The cache persists for 5 minutes and resets on each hit, so it's effective for any steady-state usage pattern. For a feature handling dozens of requests per minute, prompt caching is the single highest-leverage cost optimisation available.

VISION

Claude is natively multimodal. Passing images works by including image content blocks in the user message:

const response = await client.messages.create({
  model: 'claude-opus-4-7',
  max_tokens: 1024,
  messages: [
    {
      role: 'user',
      content: [
        {
          type: 'image',
          source: {
            type: 'base64',
            media_type: 'image/png',
            data: base64ImageData
          }
        },
        {
          type: 'text',
          text: 'Describe what you see in this screenshot and identify any error messages.'
        }
      ]
    }
  ]
});

You can also pass a URL directly using type: 'url' instead of base64 — useful when images are already hosted. For the Salesforce Screen Recorder, we use vision to have Claude annotate screenshots before packaging them into the debug ZIP.

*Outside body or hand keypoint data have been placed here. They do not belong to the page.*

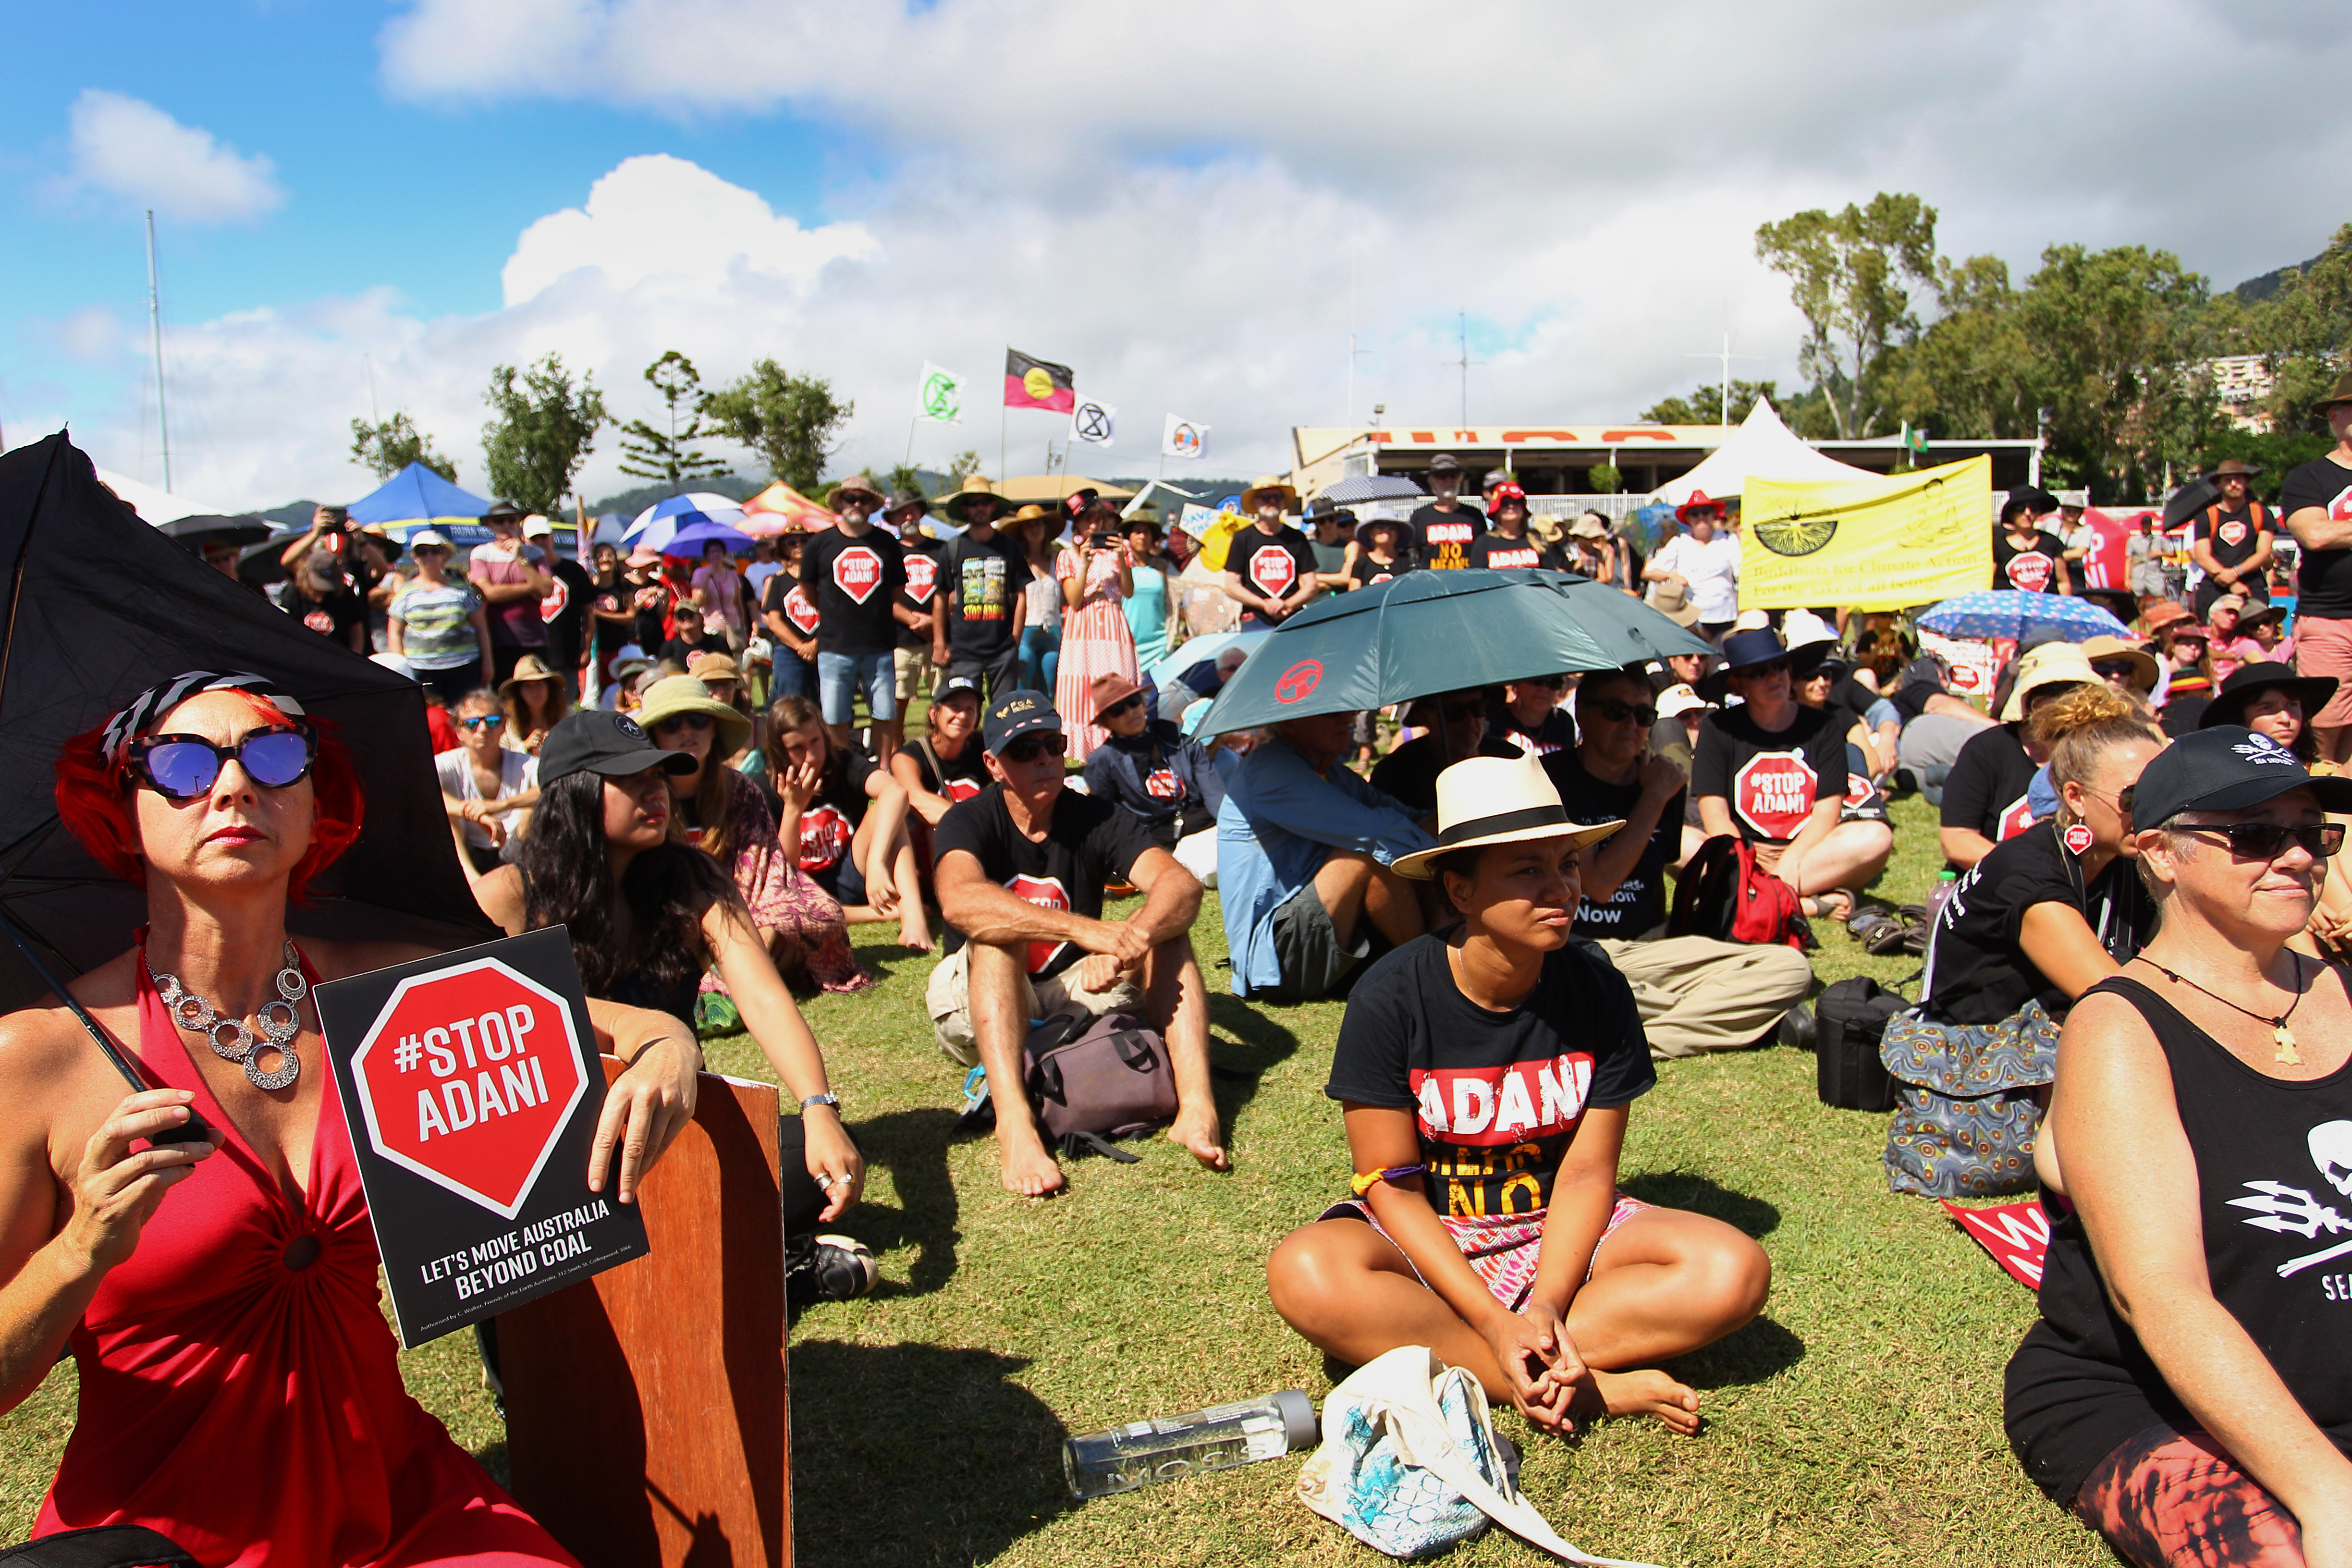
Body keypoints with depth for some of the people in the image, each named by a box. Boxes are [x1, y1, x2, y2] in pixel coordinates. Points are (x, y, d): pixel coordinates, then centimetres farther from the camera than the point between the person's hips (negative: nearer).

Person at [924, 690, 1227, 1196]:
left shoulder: (1097, 818, -4)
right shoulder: (969, 821, -12)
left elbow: (1182, 884, -20)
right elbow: (960, 900, -36)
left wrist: (1133, 937, -43)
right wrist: (1088, 931, -46)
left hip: (1072, 996, 3)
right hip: (978, 1008, -3)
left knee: (1166, 930, -18)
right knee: (995, 935, -32)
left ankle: (1197, 1106, -36)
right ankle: (1014, 1122, -50)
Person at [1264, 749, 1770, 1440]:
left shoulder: (1598, 990, -9)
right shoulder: (1391, 998, -16)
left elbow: (1586, 1173, -7)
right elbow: (1393, 1185, -14)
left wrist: (1546, 1306, -24)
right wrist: (1493, 1322, -24)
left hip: (1559, 1233, 3)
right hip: (1420, 1236, -2)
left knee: (1736, 1271, -23)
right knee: (1305, 1273, -35)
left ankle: (1420, 1353, -23)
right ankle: (1596, 1388, -26)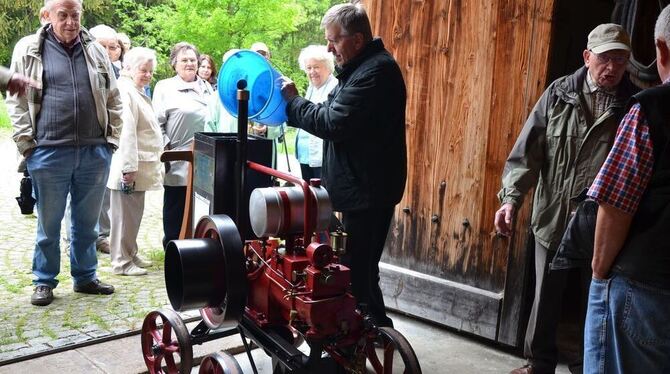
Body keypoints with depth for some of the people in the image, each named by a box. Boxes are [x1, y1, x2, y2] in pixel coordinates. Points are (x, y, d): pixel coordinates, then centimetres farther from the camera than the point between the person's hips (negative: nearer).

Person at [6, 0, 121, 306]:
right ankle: (44, 281, 22)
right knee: (49, 223, 8)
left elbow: (113, 99, 14)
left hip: (95, 153, 2)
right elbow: (16, 100, 3)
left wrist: (111, 138, 7)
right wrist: (27, 143, -4)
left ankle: (85, 277, 26)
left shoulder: (96, 51, 10)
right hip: (49, 153, -2)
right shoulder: (28, 50, 3)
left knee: (87, 221, 12)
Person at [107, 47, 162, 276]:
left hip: (139, 166, 10)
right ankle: (121, 262, 6)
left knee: (134, 213, 17)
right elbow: (126, 132, -22)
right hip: (128, 167, -10)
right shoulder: (125, 92, -14)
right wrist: (128, 167, -25)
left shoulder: (138, 92, 19)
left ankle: (130, 255, 28)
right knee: (125, 215, -2)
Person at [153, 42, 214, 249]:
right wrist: (165, 150, -10)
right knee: (176, 209, 5)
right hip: (178, 162, -4)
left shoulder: (207, 88, 16)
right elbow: (158, 123, -3)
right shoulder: (164, 87, 1)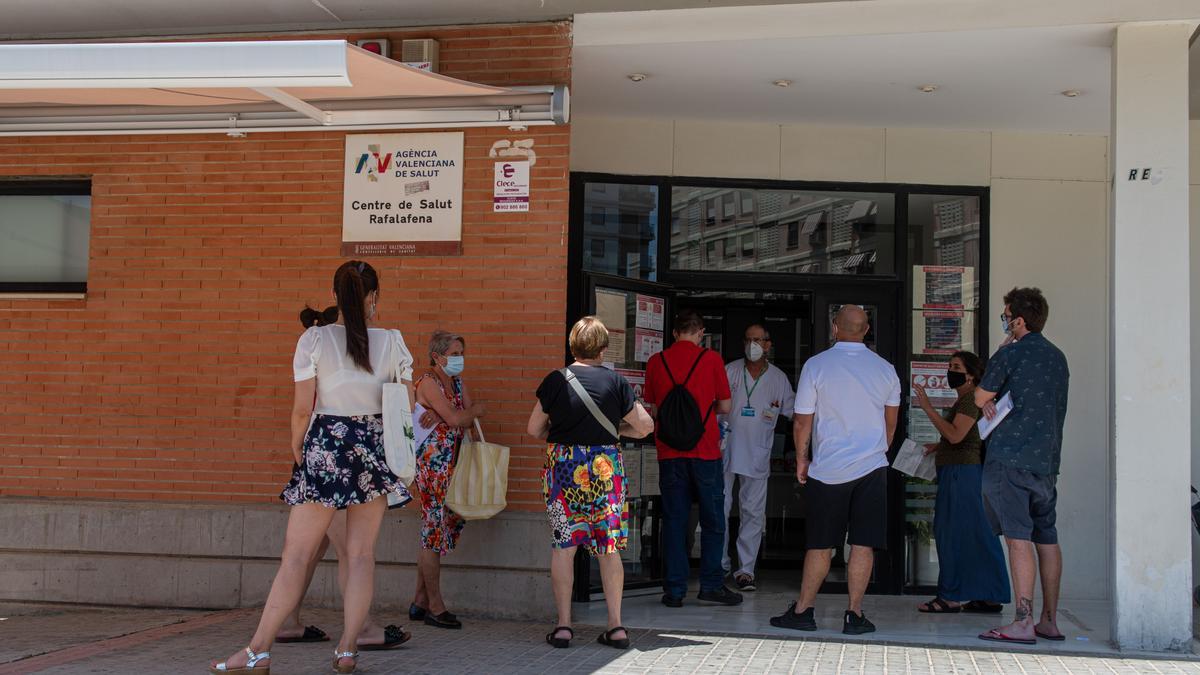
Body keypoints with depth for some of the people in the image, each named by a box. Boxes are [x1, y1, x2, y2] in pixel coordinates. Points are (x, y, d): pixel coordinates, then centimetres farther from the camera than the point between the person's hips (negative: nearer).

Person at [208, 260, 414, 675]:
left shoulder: (314, 339, -5)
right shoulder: (391, 342, 1)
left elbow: (302, 409, -5)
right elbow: (408, 404, 7)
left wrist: (296, 444, 11)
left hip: (326, 443, -2)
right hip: (375, 447, 2)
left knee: (296, 553, -1)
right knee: (361, 553, 7)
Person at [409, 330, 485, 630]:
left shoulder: (457, 381, 15)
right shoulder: (428, 382, -11)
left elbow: (468, 418, 5)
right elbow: (455, 419, -19)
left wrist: (440, 416, -12)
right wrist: (476, 411, 0)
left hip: (451, 463, 9)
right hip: (433, 462, -9)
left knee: (443, 528, 10)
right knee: (435, 530, -4)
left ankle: (420, 601, 18)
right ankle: (435, 607, 3)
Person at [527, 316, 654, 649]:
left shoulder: (555, 380, -2)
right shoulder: (615, 382, -1)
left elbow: (534, 429, 3)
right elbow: (645, 426, 3)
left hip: (562, 466, -1)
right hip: (606, 466, 1)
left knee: (563, 545, 5)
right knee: (609, 547, 7)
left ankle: (563, 625, 5)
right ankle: (616, 626, 9)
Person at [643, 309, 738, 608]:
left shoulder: (656, 361, 3)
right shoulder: (711, 359, -3)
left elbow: (653, 409, 8)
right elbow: (725, 407, 2)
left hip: (669, 452, 2)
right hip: (705, 450, -2)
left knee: (673, 520, 6)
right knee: (712, 521, 8)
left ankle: (674, 590, 6)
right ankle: (711, 585, 9)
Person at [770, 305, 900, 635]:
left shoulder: (816, 366, -6)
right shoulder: (885, 369, 3)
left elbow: (801, 424, -3)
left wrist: (801, 459, 11)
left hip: (827, 469, -1)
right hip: (872, 468, 1)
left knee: (820, 545, 6)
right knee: (863, 545, 3)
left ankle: (802, 611, 13)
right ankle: (854, 614, 4)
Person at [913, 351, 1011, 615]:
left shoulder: (971, 399, -12)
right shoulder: (963, 400, 21)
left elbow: (956, 435, -22)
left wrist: (928, 408, -20)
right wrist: (937, 446, 17)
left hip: (962, 471, -11)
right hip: (959, 472, 11)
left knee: (953, 531, -7)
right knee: (978, 535, 10)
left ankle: (951, 597, -4)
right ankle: (989, 597, 13)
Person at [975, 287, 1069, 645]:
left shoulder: (1010, 354, -8)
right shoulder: (1058, 357, 16)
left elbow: (980, 397, 1)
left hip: (1010, 458, -8)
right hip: (1047, 461, 8)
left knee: (1018, 538, -10)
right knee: (1047, 539, 11)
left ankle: (1023, 622, -14)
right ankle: (1050, 620, 17)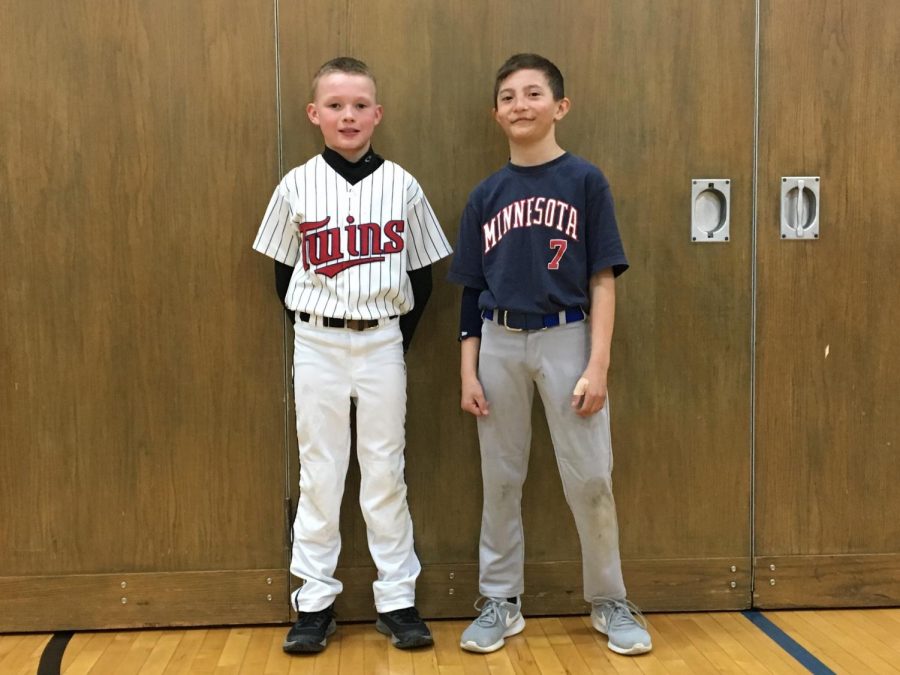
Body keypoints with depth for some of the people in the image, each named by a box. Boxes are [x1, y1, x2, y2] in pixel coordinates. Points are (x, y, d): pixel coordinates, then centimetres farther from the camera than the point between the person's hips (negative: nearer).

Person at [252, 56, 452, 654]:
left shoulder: (401, 185, 1)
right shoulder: (298, 186, 1)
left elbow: (422, 274, 6)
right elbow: (282, 272, 7)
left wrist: (400, 336, 0)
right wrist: (312, 330, 2)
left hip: (382, 341, 0)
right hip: (316, 343, 0)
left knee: (386, 470, 6)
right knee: (319, 472, 7)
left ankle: (398, 598, 17)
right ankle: (315, 602, 17)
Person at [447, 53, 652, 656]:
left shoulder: (585, 181, -1)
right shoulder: (486, 195, 7)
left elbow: (603, 280, -4)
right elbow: (472, 292, 9)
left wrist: (598, 366, -11)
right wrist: (468, 371, 3)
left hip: (565, 339, -3)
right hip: (500, 343, 3)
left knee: (590, 478, 2)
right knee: (501, 477, 10)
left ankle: (610, 602, 22)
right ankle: (501, 602, 24)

PATTERNS THAT HOLD UP IN PRODUCTION

A few things we've learned building production features on the Claude SDK:

Always set max_tokens explicitly. The default is low and will silently truncate responses on longer outputs. Set it to the realistic maximum for your use case — you only pay for what Claude actually generates.
Track usage on every call. Log message.usage.input_tokens and output_tokens per request, per feature, per user. AI costs can surprise you at scale and you need the data to optimise.
Treat the system prompt as code. Version it, review changes to it, and test the effects of changes before deploying. A one-line change to a system prompt can meaningfully change output behaviour across thousands of requests.
Don't retry 4xx errors automatically. A 400 Bad Request means your payload is malformed — retrying won't fix it. Only retry on 529 (overloaded) and network errors, with exponential backoff.
Build evals before you build features. A set of input/output pairs that represent the behaviour you want is the only reliable way to know whether a model change or prompt change is an improvement or a regression.